FLYDSL_DEBUG_ENABLE_DEBUG_INFO true Generate debug info in compiled code.
FLYDSL_DEBUG_ENABLE_VERIFIER true Verify IR module.
FLYDSL_DEBUG_LOG_LEVEL WARNING Logging level (DEBUG, INFO, WARNING, ERROR).

5.3 Runtime Options (FLYDSL_RUNTIME_*)

Variable Default Description
FLYDSL_RUNTIME_CACHE_DIR ~/.flydsl/cache Directory for caching compiled kernels.
FLYDSL_RUNTIME_ENABLE_CACHE true Enable kernel disk caching (in-memory cache is always active).

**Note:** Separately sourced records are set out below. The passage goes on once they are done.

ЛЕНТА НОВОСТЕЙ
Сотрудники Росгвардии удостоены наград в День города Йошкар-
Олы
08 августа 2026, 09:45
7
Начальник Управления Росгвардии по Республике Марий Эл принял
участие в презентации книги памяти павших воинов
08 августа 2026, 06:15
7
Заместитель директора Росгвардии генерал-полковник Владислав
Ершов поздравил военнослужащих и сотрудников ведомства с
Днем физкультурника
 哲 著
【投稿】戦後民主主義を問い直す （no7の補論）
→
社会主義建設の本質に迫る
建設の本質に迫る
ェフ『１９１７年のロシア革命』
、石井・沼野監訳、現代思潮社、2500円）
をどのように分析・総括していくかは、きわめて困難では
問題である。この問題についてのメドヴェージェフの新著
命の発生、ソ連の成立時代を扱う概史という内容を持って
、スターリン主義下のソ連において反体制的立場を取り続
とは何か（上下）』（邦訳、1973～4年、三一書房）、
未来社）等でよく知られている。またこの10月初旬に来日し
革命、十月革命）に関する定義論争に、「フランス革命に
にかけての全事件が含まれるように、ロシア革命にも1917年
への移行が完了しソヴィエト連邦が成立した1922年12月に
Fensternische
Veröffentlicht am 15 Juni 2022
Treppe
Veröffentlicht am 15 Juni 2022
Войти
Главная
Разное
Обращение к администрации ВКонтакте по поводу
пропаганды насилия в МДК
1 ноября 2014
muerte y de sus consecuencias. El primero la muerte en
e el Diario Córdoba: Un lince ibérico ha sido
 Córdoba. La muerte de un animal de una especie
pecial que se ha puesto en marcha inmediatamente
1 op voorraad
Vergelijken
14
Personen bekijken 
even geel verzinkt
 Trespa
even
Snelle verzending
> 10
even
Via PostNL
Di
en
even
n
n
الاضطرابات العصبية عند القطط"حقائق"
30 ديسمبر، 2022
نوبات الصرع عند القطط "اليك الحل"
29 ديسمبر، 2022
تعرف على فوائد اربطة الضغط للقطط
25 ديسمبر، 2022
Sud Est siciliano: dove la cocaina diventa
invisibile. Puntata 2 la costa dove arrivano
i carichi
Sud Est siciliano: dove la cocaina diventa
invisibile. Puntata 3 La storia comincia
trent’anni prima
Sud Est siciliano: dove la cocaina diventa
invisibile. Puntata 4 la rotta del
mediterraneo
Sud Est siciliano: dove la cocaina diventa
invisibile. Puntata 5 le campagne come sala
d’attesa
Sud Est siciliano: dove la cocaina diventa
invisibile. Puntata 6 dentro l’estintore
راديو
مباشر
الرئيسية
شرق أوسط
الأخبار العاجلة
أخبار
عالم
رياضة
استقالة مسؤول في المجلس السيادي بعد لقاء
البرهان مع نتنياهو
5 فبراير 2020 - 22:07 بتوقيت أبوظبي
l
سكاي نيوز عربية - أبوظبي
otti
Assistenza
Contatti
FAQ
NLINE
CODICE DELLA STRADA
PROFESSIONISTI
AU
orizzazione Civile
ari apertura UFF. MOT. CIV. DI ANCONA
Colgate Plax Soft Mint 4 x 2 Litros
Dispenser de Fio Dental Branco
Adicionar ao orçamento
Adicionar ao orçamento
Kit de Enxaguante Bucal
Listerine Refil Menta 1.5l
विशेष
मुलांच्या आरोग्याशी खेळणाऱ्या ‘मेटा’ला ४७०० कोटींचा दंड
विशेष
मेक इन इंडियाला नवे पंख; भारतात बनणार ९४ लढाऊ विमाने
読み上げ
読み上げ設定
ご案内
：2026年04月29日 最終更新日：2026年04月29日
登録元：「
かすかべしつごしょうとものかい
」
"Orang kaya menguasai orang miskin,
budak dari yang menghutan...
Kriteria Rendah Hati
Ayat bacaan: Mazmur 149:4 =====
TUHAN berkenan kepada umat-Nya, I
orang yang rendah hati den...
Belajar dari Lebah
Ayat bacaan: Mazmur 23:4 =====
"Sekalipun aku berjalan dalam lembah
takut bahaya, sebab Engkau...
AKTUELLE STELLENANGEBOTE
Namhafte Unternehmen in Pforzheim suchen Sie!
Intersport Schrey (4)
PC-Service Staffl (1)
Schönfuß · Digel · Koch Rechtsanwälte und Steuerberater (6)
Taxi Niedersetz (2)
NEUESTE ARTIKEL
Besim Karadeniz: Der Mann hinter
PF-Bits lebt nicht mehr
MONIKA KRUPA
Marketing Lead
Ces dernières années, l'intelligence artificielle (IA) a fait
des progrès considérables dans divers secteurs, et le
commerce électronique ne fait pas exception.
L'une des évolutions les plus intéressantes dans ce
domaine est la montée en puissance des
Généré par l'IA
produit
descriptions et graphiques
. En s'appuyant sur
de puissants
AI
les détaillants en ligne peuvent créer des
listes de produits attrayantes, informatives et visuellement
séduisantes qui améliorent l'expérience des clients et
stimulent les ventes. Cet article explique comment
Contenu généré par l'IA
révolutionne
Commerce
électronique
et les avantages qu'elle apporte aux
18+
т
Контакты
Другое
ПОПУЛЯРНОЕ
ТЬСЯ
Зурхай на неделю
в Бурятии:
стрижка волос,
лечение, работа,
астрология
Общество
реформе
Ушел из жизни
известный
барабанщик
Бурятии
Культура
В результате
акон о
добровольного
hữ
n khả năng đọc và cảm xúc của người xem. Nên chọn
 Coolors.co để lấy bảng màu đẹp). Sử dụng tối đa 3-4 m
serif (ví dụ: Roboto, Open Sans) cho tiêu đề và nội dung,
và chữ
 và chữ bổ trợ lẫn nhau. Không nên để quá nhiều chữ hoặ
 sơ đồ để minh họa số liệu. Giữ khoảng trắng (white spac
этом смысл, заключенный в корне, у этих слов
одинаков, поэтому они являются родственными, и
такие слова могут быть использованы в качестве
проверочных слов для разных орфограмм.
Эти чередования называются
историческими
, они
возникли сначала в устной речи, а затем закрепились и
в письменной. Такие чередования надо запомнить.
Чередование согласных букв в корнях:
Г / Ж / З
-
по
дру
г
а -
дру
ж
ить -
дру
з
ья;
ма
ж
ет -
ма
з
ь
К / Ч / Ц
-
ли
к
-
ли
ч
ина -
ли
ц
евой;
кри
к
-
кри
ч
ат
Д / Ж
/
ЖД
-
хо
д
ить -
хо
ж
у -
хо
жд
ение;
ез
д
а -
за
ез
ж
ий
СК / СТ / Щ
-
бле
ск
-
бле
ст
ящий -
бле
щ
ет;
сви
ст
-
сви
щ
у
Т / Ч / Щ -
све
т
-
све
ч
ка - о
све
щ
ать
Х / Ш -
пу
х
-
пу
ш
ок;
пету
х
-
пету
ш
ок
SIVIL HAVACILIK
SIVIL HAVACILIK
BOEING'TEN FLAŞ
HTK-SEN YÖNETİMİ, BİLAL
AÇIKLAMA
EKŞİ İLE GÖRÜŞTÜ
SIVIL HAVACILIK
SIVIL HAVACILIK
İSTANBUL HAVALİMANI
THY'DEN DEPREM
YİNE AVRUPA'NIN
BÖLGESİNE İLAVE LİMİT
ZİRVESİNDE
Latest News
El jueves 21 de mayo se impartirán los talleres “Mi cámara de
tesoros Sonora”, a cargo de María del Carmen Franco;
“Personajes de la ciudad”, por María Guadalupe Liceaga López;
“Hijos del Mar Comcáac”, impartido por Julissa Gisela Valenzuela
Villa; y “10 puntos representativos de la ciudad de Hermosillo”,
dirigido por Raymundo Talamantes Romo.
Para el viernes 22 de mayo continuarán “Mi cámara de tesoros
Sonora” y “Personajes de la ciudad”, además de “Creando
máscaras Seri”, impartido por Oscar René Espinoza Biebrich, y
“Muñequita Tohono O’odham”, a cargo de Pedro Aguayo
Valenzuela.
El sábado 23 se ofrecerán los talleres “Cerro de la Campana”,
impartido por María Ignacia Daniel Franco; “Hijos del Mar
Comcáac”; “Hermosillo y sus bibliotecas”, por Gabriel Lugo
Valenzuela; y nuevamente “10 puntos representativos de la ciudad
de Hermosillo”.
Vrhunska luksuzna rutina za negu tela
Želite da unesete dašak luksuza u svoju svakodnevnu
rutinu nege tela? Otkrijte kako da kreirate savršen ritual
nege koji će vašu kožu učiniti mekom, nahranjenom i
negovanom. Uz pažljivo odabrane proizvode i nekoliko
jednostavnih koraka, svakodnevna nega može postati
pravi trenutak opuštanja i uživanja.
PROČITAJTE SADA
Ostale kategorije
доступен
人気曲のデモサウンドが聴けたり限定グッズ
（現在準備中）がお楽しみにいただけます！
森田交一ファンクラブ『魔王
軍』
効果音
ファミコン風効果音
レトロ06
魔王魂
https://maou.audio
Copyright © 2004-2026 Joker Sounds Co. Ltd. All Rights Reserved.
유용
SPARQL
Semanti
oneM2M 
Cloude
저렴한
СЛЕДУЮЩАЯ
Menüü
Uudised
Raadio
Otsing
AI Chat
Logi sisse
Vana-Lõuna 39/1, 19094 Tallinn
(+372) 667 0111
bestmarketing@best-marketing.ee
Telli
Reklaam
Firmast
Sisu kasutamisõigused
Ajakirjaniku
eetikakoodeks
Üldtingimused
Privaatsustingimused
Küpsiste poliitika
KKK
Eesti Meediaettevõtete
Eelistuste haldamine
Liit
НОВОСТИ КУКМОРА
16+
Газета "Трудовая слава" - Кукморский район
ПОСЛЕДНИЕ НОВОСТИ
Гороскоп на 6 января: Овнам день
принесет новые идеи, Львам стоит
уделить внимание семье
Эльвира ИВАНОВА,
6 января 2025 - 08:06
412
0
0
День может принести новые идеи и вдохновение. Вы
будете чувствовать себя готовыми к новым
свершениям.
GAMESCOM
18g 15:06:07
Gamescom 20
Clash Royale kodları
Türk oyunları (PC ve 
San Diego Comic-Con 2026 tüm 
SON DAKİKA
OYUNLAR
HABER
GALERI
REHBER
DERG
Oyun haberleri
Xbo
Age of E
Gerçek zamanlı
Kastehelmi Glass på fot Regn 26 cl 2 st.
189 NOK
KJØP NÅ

5.4 Architecture Detection Priority

get_rocm_arch() in runtime/device.py checks in order:

  1. FLYDSL_GPU_ARCH env var
  2. HSA_OVERRIDE_GFX_VERSION env var (supports 9.4.2gfx942 format)
  3. rocm_agent_enumerator system tool
  4. Default: gfx942

6. Target Hardware

Architecture GPU LDS per CU Notes
gfx942 MI300A / MI300X 64 KB CDNA 3, primary development target
gfx950 MI350 160 KB CDNA 4, larger LDS
gfx90a MI250X 64 KB CDNA 2 (verified platform)

7. IR Dump Workflow

Enable with FLYDSL_DUMP_IR=1:

FLYDSL_DUMP_IR=1 FLYDSL_DUMP_DIR=./dumps python test_my_kernel.py

Produces numbered .mlir files:

dumps/my_func_name/
├── 00_original.mlir
├── 01_gpu-kernel-outlining.mlir
├── 02_fly-canonicalize.mlir
├── 03_fly-layout-lowering.mlir
├── 04_convert-fly-to-rocdl.mlir
├── 05_canonicalize.mlir
├── 06_convert-scf-to-cf.mlir
├── 07_rocdl-attach-target.mlir
├── 08_convert-scf-to-cf.mlir
├── 09_convert-cf-to-llvm.mlir
├── 10_gpu-to-llvm.mlir
├── 11_convert-arith-to-llvm.mlir
├── 12_convert-func-to-llvm.mlir
├── 13_reconcile-unrealized-casts.mlir
├── 14_gpu-module-to-binary.mlir
└── final_isa.s                      # AMD ISA assembly (best-effort)

8. Source Files

File Description
python/flydsl/compiler/jit_function.py @jit decorator, MlirCompiler, JitCacheManager
python/flydsl/compiler/kernel_function.py @kernel decorator, KernelFunction, KernelLauncher, CompilationContext
python/flydsl/compiler/jit_executor.py JITCFunction — ExecutionEngine wrapper
python/flydsl/compiler/jit_argument.py JitArgumentRegistry, TensorAdaptor, from_dlpack
python/flydsl/compiler/ast_rewriter.py ASTRewriter — Python AST → MLIR control flow
python/flydsl/compiler/protocol.py fly_types, fly_values, fly_construct protocols
python/flydsl/expr/typing.py Types (T), Tensor, Stream, Constexpr
python/flydsl/expr/primitive.py Layout algebra primitives (make_shape, crd2idx, copy, gemm)
python/flydsl/expr/derived.py Derived types (CopyAtom, MmaAtom, TiledCopy)
python/flydsl/expr/numeric.py DSL numeric types (Float32, Int32, ...)
python/flydsl/utils/env.py EnvManager — typed environment variable configuration
python/flydsl/runtime/device.py get_rocm_arch() GPU detection
include/flydsl/Dialect/Fly/IR/FlyOps.td Fly dialect op definitions
include/flydsl/Dialect/Fly/Transforms/Passes.td Pass declarations (fly-layout-lowering, etc.)